__What you should do__. Copy out the records below, changing each "Organisation" to "Gesellschaft" and leaving everything else untouched.

■ ■ ■ ■ ■ ■ ■

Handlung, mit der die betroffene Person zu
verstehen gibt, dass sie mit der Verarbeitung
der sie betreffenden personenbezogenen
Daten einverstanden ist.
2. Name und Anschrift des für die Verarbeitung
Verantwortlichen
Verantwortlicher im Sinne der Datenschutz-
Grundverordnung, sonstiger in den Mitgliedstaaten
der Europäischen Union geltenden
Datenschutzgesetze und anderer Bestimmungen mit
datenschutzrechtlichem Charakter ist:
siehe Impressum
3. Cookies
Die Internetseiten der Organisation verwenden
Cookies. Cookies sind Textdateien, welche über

■ ■ ■ ■ ■ ■ ■

__Response__.
Handlung, mit der die betroffene Person zu
verstehen gibt, dass sie mit der Verarbeitung
der sie betreffenden personenbezogenen
Daten einverstanden ist.
2. Name und Anschrift des für die Verarbeitung
Verantwortlichen
Verantwortlicher im Sinne der Datenschutz-
Grundverordnung, sonstiger in den Mitgliedstaaten
der Europäischen Union geltenden
Datenschutzgesetze und anderer Bestimmungen mit
datenschutzrechtlichem Charakter ist:
siehe Impressum
3. Cookies
Die Internetseiten der Gesellschaft verwenden
Cookies. Cookies sind Textdateien, welche über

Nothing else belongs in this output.